The payoff of the kernel framing is that the rest of the sensing story reduces to a single question — which kernel, how wide, and what does it lose: antialiasing widens the spatial kernel, depth of field is the aperture kernel, motion blur is the time kernel, and demosaicking inverts the wavelength multiplexing. Each is also a source of noise: a narrower kernel along any axis — a smaller footprint, a shorter exposure, a stopped-down aperture — integrates fewer photons, and fewer photons mean a noisier estimate, which is exactly where the next chapter picks up.
Off-axis ($\cos^4$) falloff. One prediction falls straight out of this irradiance integral. Rays reaching the corners of the frame arrive obliquely, so the same scene radiance delivers less irradiance there: the aperture-and-area geometry of the pixel integral works out to a $\cos^4\theta$ dimming toward the edges, called natural vignetting (Figure 2.4.3). It is distinct from optical vignetting — lens elements physically blocking edge rays, covered in Optics — in that natural vignetting is a clean consequence of the pixel-integral geometry alone.

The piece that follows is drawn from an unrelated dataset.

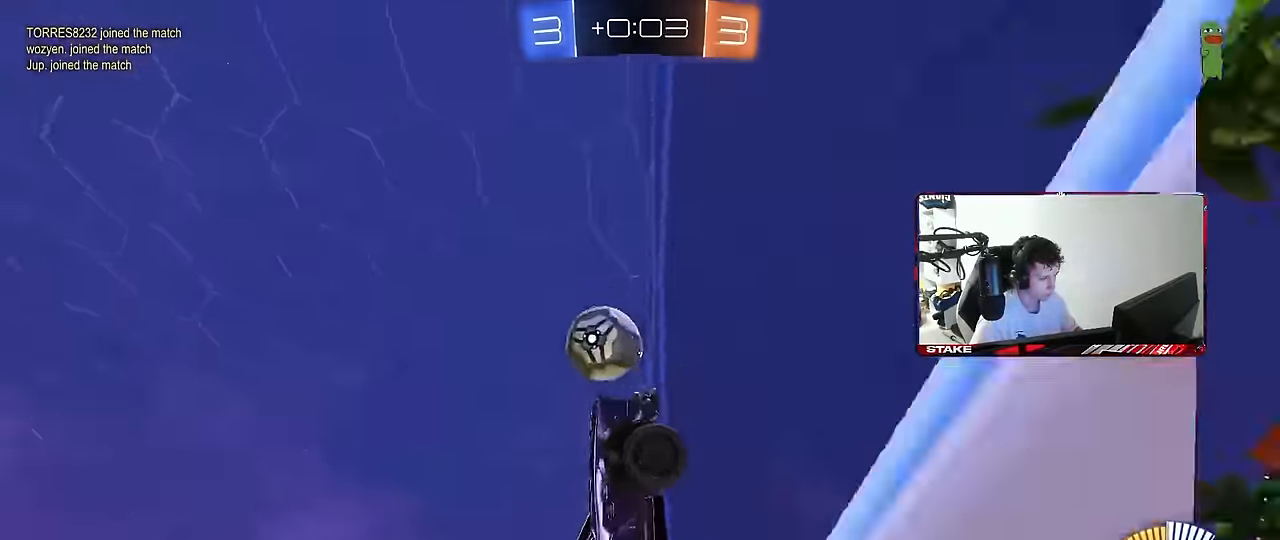
{"keys": ["a", "w"], "mouse": [], "mouse_move": "still", "events": [[217, "mouse_left", "down"], [500, "mouse_left", "up"]]}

This completes the picture-forming side of measurement: a camera selects a slice of all the light in the world — the plenoptic function — and integrates it over aperture, area, wavelength, and time. The device that performs that integral physically — a grid of photosites counting photons, read out as numbers, and the shutter that times them — is the subject of the next chapter; the unavoidable jitter in the photon count, the noise it imposes, follows after that.